(but a photograph is not the same thing as a map)
This was meant to be a footnote to the Post of July 29. Here it is, better late than never.
So long as I was teaching undergraduate courses, as one means of keeping abreast of what the freshmen were getting from my colleagues, I browsed every semester among the textbooks ordered for history, geography, anthropology, et al. It was quite by accident that I came across one called Human Antiquity, in its 2nd edition (1990 by Feder and Park. I do not believe that the authors had ever checked the maps (and some of the dates such as that for Friederick Engels on p. 398, where "(1942)" must be that of some other textbook, Engels having died in 1884, indeed, according to the Wikipedia article, in 1892).

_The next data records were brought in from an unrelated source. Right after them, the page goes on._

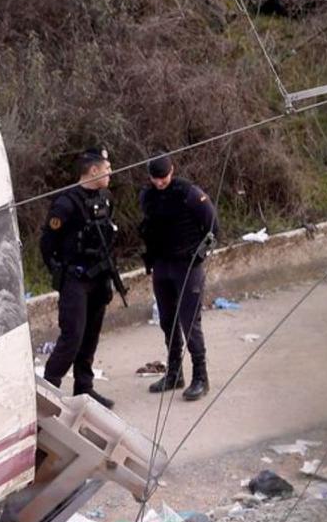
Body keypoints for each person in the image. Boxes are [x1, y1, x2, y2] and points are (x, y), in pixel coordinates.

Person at [39, 148, 119, 409]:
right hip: (75, 279)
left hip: (99, 277)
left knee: (91, 336)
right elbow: (47, 244)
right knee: (72, 336)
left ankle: (84, 388)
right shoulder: (66, 204)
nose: (110, 172)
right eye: (106, 168)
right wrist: (59, 272)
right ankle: (49, 390)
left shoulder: (105, 198)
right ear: (93, 170)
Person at [139, 155, 220, 402]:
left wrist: (200, 255)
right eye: (156, 179)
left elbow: (212, 225)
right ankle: (174, 373)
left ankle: (200, 377)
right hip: (162, 265)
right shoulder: (147, 196)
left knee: (189, 322)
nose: (161, 183)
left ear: (171, 171)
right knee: (168, 320)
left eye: (164, 178)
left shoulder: (189, 192)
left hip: (187, 265)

The map, reproduced above, is possibly the worst every provided for college students. Its most egregious faults, the Black Sea, Pontos Euxinos, shown the color of land, and all of Mesopotamia (though left unclosed at the top!) colored blue. But, someone surely will protest, the Young will not try to read the map; it is really just an obligatory ornament—though, as a "location of sites", its placing Halaf in the water is shocking. The more you look, the worse it is: even with the omission of the Danube's mouth, 'GREECE' ought not to be printed where it is.
This textbook is not from a great publisher, but as a 2nd Edition…! When I was in Middle School in the 1940s, the maps in our books (issued on loan by California to all the students, and after a long war grubby and inky from long use) never had such inadequacies as this one has.
I remembered this awful map when the Islamic State took Mosul, and the Kurds helped the refugees come down from the Sinjar mountains. I had to go back to the EB of 1910, s.v. Syria, to find my way through the news reports. The historical atlases I had on hand either omitted too many modern names or too many ancient ones (I knew that the Mitanni had been up there east of Aleppo or Damascus and west of Mosul, but not exactly where, relative to any of the groups of modern Kurds). And where had the ancestors of the Kurds been (well, soon I did learn that they are Indo-Iranian, so that hadn't been earlier than Media—and how placed relative to Scythians?). And what about all those other names concerning which I know little more than how to spell them?
Before computer graphics routinely could make maps better, they made them really bad: not very good even when not cheap, not excellent any cheaper than the Barrington Atlas of the Greek and Roman World, which is to say in atlases as such, not as illustrations in books with illustrations. In the Art of the World series, published by Crown in the USA and, in German, originally, by the Holle Verlag, in the early 1960s, the maps are reproduced from line drawings, photographically, and visibly in plain pen and ink, usually by someone handy with a crow-quill or a Rapidograph (yes, it's in the Wikipedia). Some of them were neatly done but with a dismal ignorance and insensitivity to geography. In that series of archaeological books their quality varies.
Map provided for Edith Porada's Ancient Iran. |
In the same series, map for The Middle East by Sir Leonard Woolley. |
Yet all three of these maps lack indicators of latitude and longitude. About 38° North is close enough as a starting reference for Mosul and Aleppo, but how far north do modern Kurds live? Well, south of Hasanlu and Marlik, I think. Not north of Lake Van and Urartu. Bit by bit I spread out the larger atlases and began to learn enough geography. It's getting better, and Wikipedia offers some tourist pictures of the principal cities. But I got the lay of the land from Robert Baer.
I am forced to admit that I never did know where the Mitanni lived. This is still the zone that is Iranian (at least since the end of the 2nd millennium BCE), south of Slavic and north of Semitic. And please, everyone, don't call all the major groups of Semitic-speaking peoples "anti-Semitic".
There are beautiful new maps of this whole world in the Metropolitan Museum's new catalogue of art from Assyria to Iberia: at the Dawn of the Classical Age. Map reproductions of the mature computer age! I wish I might scan some. I just got the book.
But no other one that I have seen is as culpable and horrid as the one I put at the head of this Post.